The film-makers have been given interviews with family members, who tell their versions of the events leading up to Vallow and Daybell’s arrest and their role in the media storm that directly preceded it. Vallow’s mother, Janis Cox, talks of her shifting allegiances, of how she publicly defended her daughter, until she came to the conclusion that those accusing her of wrongdoing “were right”. Colby Ryan, Vallow’s eldest and only surviving child, is the most prominent voice, despite having been arrested last week on sexual assault charges (which were subsequently dropped). He gives a brief run-through of Vallow’s marital history and paints a grim picture of a tough upbringing marred by domestic violence and sexual abuse. Vallow becomes a devout member of the Church of Jesus Christ of Latter-day Saints, more commonly known as the Mormon church. There is much talk of the apocalypse and the end of days, of visions of angels, of days and nights without sleep.

By the time Vallow meets her fourth husband, Charles Vallow, she has two children, Colby and Tylee. The couple adopt a son, JJ, connected through the branches of a particularly complicated family tree. During that marriage, she becomes entangled with a novelist and fellow Mormon, Chad Daybell, who is married to a woman named Tammy; he eventually becomes her fifth husband. By the end of 2019, only Vallow, Daybell and Colby Ryan would still be alive.

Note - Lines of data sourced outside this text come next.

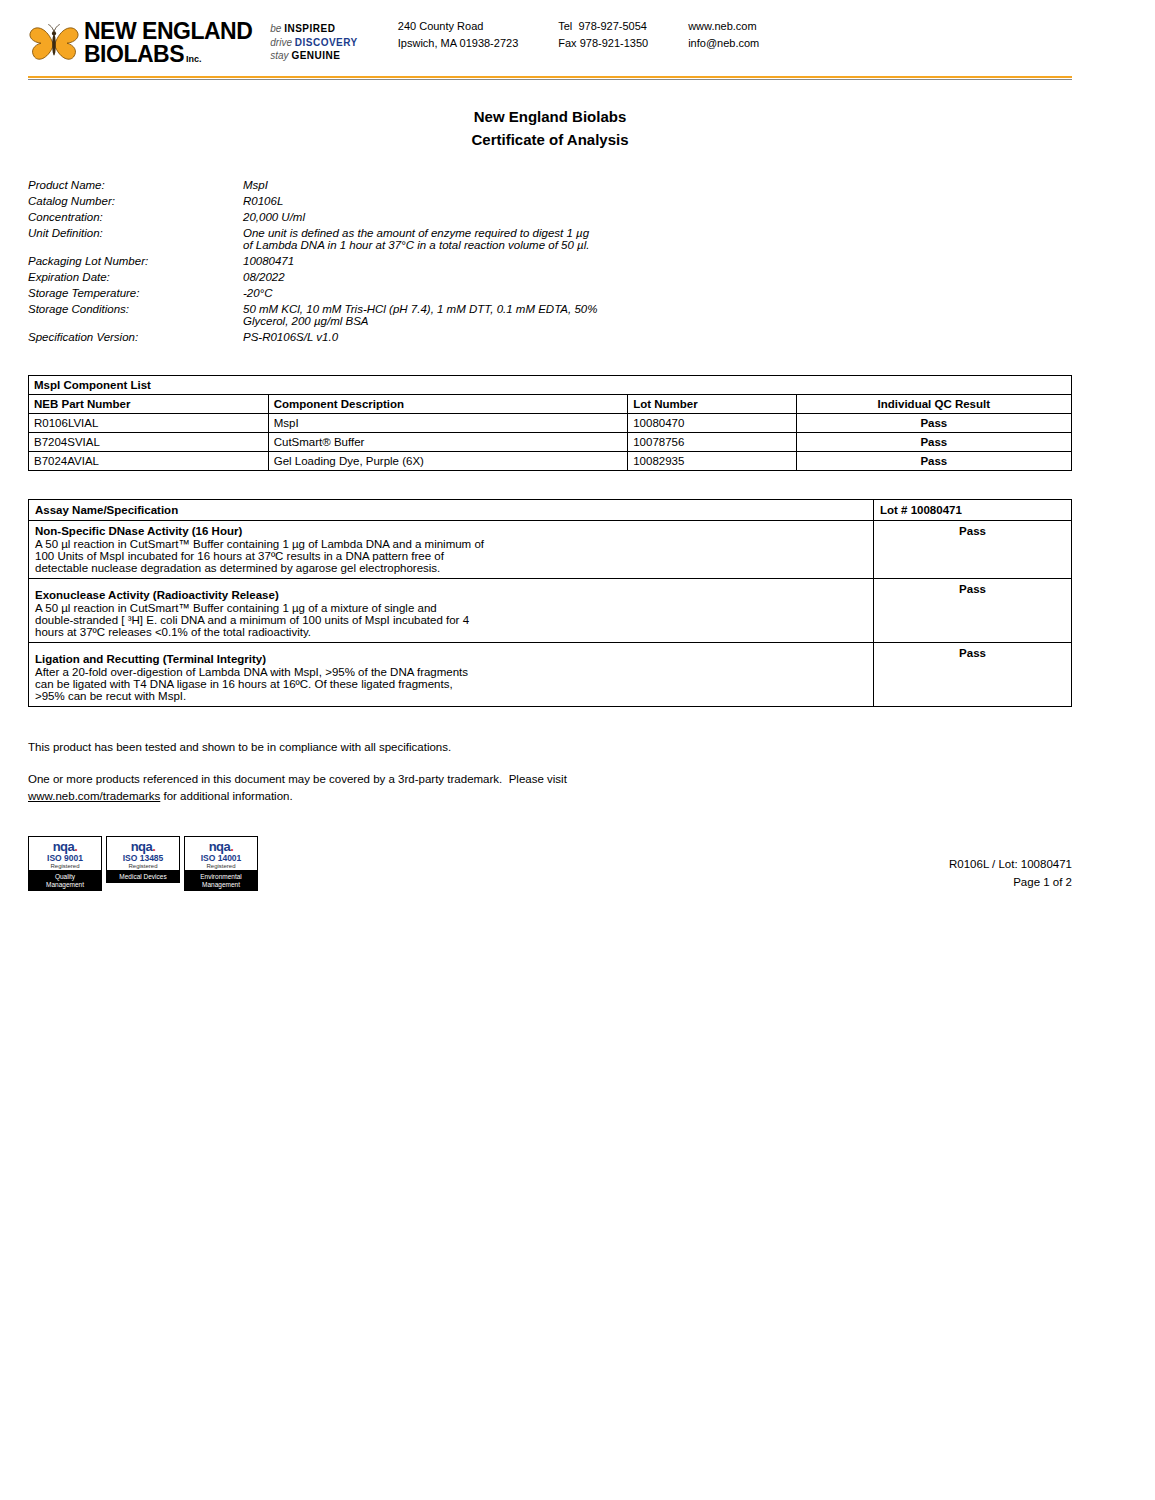NEW ENGLAND
BIOLABS Inc.
be INSPIRED
drive DISCOVERY
stay GENUINE
240 County Road
Ipswich, MA 01938-2723
Tel 978-927-5054
Fax 978-921-1350
www.neb.com
info@neb.com
New England Biolabs
Certificate of Analysis
| Product Name: | MspI |
| Catalog Number: | R0106L |
| Concentration: | 20,000 U/ml |
| Unit Definition: | One unit is defined as the amount of enzyme required to digest 1 µg of Lambda DNA in 1 hour at 37°C in a total reaction volume of 50 µl. |
| Packaging Lot Number: | 10080471 |
| Expiration Date: | 08/2022 |
| Storage Temperature: | -20°C |
| Storage Conditions: | 50 mM KCl, 10 mM Tris-HCl (pH 7.4), 1 mM DTT, 0.1 mM EDTA, 50% Glycerol, 200 µg/ml BSA |
| Specification Version: | PS-R0106S/L v1.0 |
| MspI Component List |
| --- |
| NEB Part Number | Component Description | Lot Number | Individual QC Result |
| R0106LVIAL | MspI | 10080470 | Pass |
| B7204SVIAL | CutSmart® Buffer | 10078756 | Pass |
| B7024AVIAL | Gel Loading Dye, Purple (6X) | 10082935 | Pass |
| Assay Name/Specification | Lot # 10080471 |
| --- | --- |
| Non-Specific DNase Activity (16 Hour) A 50 µl reaction in CutSmart™ Buffer containing 1 µg of Lambda DNA and a minimum of 100 Units of MspI incubated for 16 hours at 37ºC results in a DNA pattern free of detectable nuclease degradation as determined by agarose gel electrophoresis. | Pass |
| Exonuclease Activity (Radioactivity Release) A 50 µl reaction in CutSmart™ Buffer containing 1 µg of a mixture of single and double-stranded [ ³H] E. coli DNA and a minimum of 100 units of MspI incubated for 4 hours at 37ºC releases <0.1% of the total radioactivity. | Pass |
| Ligation and Recutting (Terminal Integrity) After a 20-fold over-digestion of Lambda DNA with MspI, >95% of the DNA fragments can be ligated with T4 DNA ligase in 16 hours at 16ºC. Of these ligated fragments, >95% can be recut with MspI. | Pass |
This product has been tested and shown to be in compliance with all specifications.
One or more products referenced in this document may be covered by a 3rd-party trademark. Please visit
www.neb.com/trademarks for additional information.
nqa.
ISO 9001
Registered
Quality
Management
nqa.
ISO 13485
Registered
Medical Devices
nqa.
ISO 14001
Registered
Environmental
Management
R0106L / Lot: 10080471
Page 1 of 2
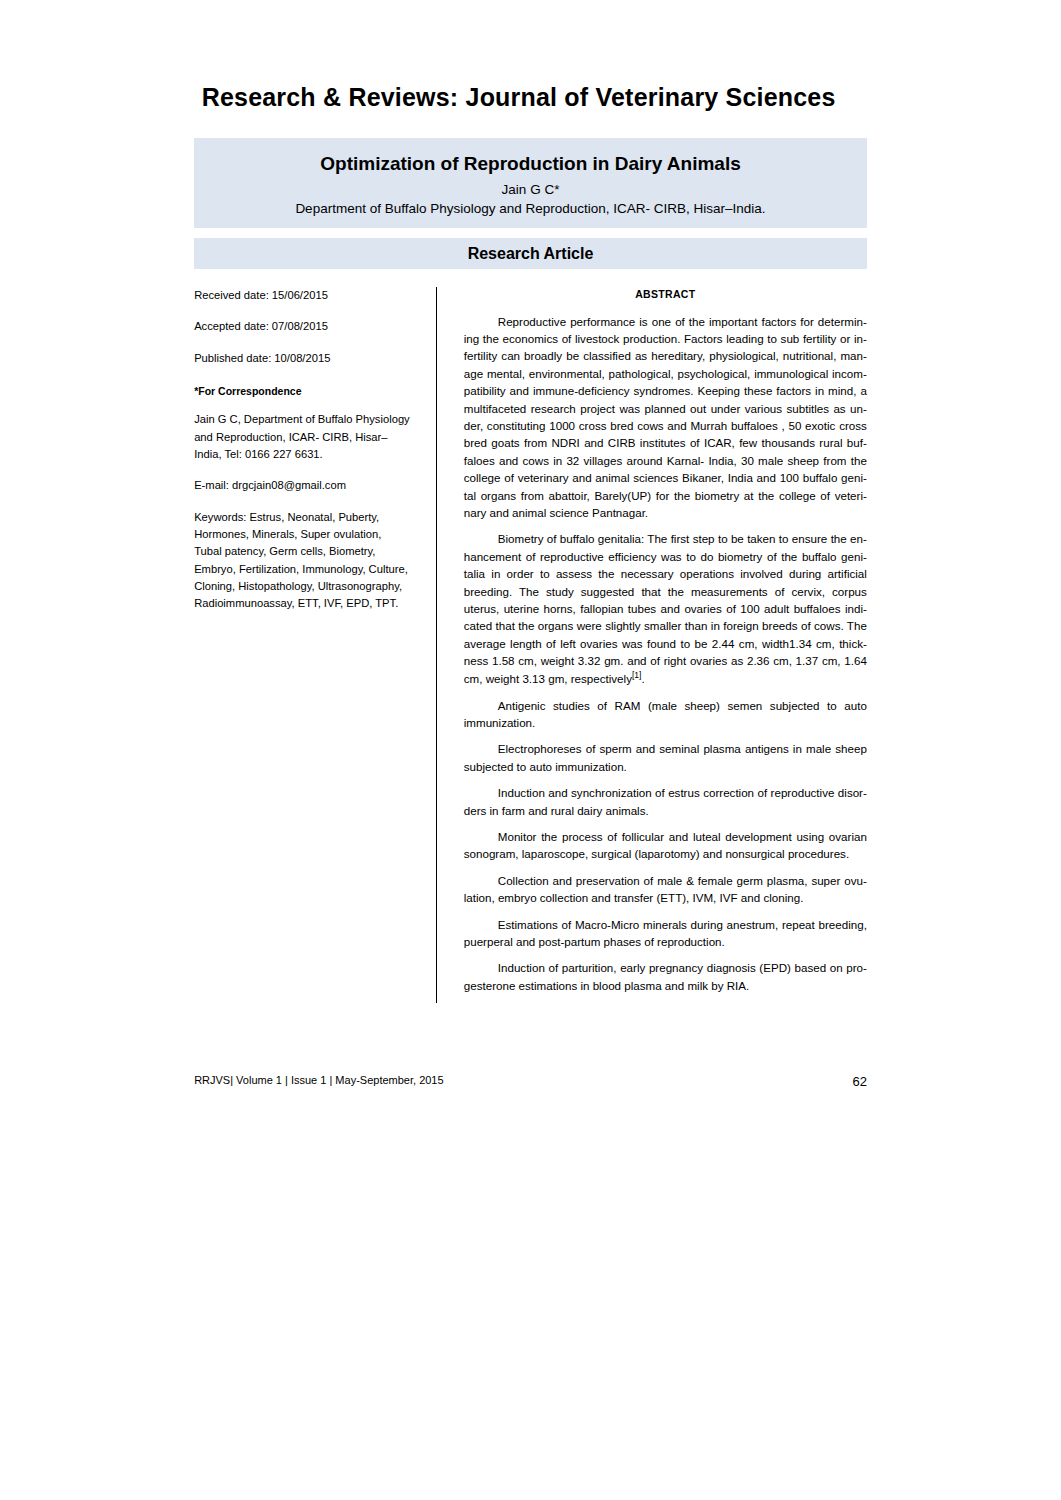Research & Reviews: Journal of Veterinary Sciences
Optimization of Reproduction in Dairy Animals
Jain G C*
Department of Buffalo Physiology and Reproduction, ICAR- CIRB, Hisar–India.
Research Article
Received date: 15/06/2015
Accepted date: 07/08/2015
Published date: 10/08/2015
*For Correspondence
Jain G C, Department of Buffalo Physiology and Reproduction, ICAR- CIRB, Hisar–India, Tel: 0166 227 6631.
E-mail: drgcjain08@gmail.com
Keywords: Estrus, Neonatal, Puberty, Hormones, Minerals, Super ovulation, Tubal patency, Germ cells, Biometry, Embryo, Fertilization, Immunology, Culture, Cloning, Histopathology, Ultrasonography, Radioimmunoassay, ETT, IVF, EPD, TPT.
ABSTRACT
Reproductive performance is one of the important factors for determining the economics of livestock production. Factors leading to sub fertility or infertility can broadly be classified as hereditary, physiological, nutritional, manage mental, environmental, pathological, psychological, immunological incompatibility and immune-deficiency syndromes. Keeping these factors in mind, a multifaceted research project was planned out under various subtitles as under, constituting 1000 cross bred cows and Murrah buffaloes , 50 exotic cross bred goats from NDRI and CIRB institutes of ICAR, few thousands rural buffaloes and cows in 32 villages around Karnal- India, 30 male sheep from the college of veterinary and animal sciences Bikaner, India and 100 buffalo genital organs from abattoir, Barely(UP) for the biometry at the college of veterinary and animal science Pantnagar.
Biometry of buffalo genitalia: The first step to be taken to ensure the enhancement of reproductive efficiency was to do biometry of the buffalo genitalia in order to assess the necessary operations involved during artificial breeding. The study suggested that the measurements of cervix, corpus uterus, uterine horns, fallopian tubes and ovaries of 100 adult buffaloes indicated that the organs were slightly smaller than in foreign breeds of cows. The average length of left ovaries was found to be 2.44 cm, width1.34 cm, thickness 1.58 cm, weight 3.32 gm. and of right ovaries as 2.36 cm, 1.37 cm, 1.64 cm, weight 3.13 gm, respectively[1].
Antigenic studies of RAM (male sheep) semen subjected to auto immunization.
Electrophoreses of sperm and seminal plasma antigens in male sheep subjected to auto immunization.
Induction and synchronization of estrus correction of reproductive disorders in farm and rural dairy animals.
Monitor the process of follicular and luteal development using ovarian sonogram, laparoscope, surgical (laparotomy) and nonsurgical procedures.
Collection and preservation of male & female germ plasma, super ovulation, embryo collection and transfer (ETT), IVM, IVF and cloning.
Estimations of Macro-Micro minerals during anestrum, repeat breeding, puerperal and post-partum phases of reproduction.
Induction of parturition, early pregnancy diagnosis (EPD) based on progesterone estimations in blood plasma and milk by RIA.
RRJVS| Volume 1 | Issue 1 | May-September, 2015
62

There is a wealth of material to draw on here, from podcast interviews to emails, from phone calls to police interviews, to bodycam footage and, heartbreakingly, phone footage of the families in “happier” times. We see emails in which Daybell gives the people in Vallow’s life a “rating” of light or dark spirited, using a spiritual “points system” that he has come up with. We hear that living people are dead and that demons are using their bodies. Charles Vallow, panicked that he cannot locate his children, tells the police that his wife thinks she is “a resurrected god”; we see another officer telling her he doesn’t see that she is “a danger to yourself or anyone else”.

All of this barely scratches the surface. Justin Lum, an investigative reporter in Arizona, picks up the thread that the police initially did not, suspicious that the deaths and disappearances surrounding Vallow and Daybell may be connected. One of the many truly shocking claims, in a series full of them, is that Lori Vallow tells Charles Vallow’s other children of their father’s death by text message, then refuses to answer their understandably panicked questions.

It gets more complicated, more horrifying, pulling in more friends, more family members, more fanatical beliefs, until it reaches its awful end point. The problem with this documentary is that there isn’t really an end point. Vallow and Daybell were arrested in 2020 after the discovery of human remains on Daybell’s property, but the legal process has been long and drawn out; they are currently due to stand trial in January 2023. This imbues everything with a vague and jarring sense of coyness, a feeling that it is leaving hints, unable to tell the full story, despite the implication that it is all there to see if you look hard enough. There are moments where you wonder why it is leaving out crucial details, such as autopsy results, until you realise that those details have not yet been made public by the police.

There is no doubt that this macabre tale is fascinating. But often it addresses only the how of it, and not the why. I couldn’t help wondering if it should have waited until its two chief suspects had stood trial – and a verdict been reached – to tell the story more completely.